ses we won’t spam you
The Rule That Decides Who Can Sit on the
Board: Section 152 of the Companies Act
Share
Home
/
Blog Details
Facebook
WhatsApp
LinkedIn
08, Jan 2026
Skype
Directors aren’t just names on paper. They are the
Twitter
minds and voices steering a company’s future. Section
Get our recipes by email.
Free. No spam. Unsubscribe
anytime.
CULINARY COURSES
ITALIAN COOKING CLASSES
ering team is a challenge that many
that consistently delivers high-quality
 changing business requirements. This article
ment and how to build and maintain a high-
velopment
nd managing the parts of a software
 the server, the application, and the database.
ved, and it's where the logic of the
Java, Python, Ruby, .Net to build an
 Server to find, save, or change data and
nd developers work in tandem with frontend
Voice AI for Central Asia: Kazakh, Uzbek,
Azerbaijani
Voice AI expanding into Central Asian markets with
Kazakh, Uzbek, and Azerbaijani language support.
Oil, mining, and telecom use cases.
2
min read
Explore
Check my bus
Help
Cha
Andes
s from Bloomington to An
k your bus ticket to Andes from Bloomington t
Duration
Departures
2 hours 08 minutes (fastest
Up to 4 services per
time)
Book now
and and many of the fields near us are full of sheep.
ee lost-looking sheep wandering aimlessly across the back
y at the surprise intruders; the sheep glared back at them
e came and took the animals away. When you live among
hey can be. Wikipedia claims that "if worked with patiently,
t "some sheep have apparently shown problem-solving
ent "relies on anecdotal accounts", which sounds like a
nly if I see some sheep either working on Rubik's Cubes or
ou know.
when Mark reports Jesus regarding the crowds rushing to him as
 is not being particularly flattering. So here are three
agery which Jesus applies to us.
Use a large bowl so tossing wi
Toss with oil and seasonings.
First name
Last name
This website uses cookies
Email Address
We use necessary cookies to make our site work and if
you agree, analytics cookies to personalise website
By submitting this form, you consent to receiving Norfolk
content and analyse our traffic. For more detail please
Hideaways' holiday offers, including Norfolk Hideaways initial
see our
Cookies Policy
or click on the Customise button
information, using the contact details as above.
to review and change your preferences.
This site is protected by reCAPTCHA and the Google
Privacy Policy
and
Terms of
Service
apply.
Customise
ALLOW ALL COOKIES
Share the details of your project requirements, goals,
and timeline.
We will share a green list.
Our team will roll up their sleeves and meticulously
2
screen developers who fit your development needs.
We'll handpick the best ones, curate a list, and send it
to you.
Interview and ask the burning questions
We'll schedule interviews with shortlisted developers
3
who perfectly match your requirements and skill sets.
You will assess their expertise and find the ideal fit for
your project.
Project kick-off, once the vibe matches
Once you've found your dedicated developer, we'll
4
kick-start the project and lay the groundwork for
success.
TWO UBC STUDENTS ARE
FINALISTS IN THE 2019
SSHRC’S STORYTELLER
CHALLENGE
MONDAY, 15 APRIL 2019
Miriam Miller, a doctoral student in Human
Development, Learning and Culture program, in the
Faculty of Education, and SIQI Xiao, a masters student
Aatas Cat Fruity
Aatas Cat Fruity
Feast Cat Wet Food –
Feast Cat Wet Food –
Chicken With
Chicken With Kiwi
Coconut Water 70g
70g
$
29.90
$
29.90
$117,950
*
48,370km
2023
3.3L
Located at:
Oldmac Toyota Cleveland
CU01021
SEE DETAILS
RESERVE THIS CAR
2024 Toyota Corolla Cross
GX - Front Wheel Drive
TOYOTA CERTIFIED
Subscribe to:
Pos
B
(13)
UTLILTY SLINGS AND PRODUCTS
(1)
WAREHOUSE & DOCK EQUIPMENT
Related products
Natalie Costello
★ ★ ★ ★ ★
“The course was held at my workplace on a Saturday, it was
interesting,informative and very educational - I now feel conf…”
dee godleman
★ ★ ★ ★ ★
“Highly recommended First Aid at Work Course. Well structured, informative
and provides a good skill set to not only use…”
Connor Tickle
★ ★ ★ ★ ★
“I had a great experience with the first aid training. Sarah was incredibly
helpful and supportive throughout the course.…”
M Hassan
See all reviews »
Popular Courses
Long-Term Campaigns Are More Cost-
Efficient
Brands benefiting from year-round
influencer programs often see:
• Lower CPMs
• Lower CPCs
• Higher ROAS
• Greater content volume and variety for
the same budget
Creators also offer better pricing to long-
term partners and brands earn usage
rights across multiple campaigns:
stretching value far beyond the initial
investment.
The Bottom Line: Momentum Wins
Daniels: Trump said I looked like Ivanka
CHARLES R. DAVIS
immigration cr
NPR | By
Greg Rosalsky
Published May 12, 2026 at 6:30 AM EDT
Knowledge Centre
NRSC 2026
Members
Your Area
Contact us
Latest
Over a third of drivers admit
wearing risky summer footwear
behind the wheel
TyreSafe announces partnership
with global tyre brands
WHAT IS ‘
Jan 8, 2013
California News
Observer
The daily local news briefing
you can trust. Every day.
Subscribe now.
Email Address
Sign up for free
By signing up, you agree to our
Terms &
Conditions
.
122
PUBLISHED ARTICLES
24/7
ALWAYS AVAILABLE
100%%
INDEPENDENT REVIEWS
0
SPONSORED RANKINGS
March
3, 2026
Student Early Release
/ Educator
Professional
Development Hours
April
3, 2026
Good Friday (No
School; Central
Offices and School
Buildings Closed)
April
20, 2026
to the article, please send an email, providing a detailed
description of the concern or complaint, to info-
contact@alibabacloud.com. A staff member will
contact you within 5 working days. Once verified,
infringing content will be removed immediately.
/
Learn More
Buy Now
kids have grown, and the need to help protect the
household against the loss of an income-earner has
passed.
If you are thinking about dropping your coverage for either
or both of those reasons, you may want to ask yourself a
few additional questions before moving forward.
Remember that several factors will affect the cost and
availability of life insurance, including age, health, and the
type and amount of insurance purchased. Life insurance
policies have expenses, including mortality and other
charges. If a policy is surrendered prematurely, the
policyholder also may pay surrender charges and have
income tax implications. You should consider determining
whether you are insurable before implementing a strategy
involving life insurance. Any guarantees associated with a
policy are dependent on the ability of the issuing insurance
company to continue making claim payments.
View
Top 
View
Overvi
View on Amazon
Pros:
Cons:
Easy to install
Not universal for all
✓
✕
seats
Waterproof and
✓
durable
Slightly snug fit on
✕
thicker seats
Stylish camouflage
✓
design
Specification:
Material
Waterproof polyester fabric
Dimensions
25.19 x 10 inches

══════

### Task instructions
Duplicate everything from the start of the listing down to the line containing "ment and how", inclusive, reproducing each line verbatim.

### Written reply
ses we won’t spam you
The Rule That Decides Who Can Sit on the
Board: Section 152 of the Companies Act
Share
Home
/
Blog Details
Facebook
WhatsApp
LinkedIn
08, Jan 2026
Skype
Directors aren’t just names on paper. They are the
Twitter
minds and voices steering a company’s future. Section
Get our recipes by email.
Free. No spam. Unsubscribe
anytime.
CULINARY COURSES
ITALIAN COOKING CLASSES
ering team is a challenge that many
that consistently delivers high-quality
 changing business requirements. This article
ment and how to build and maintain a high-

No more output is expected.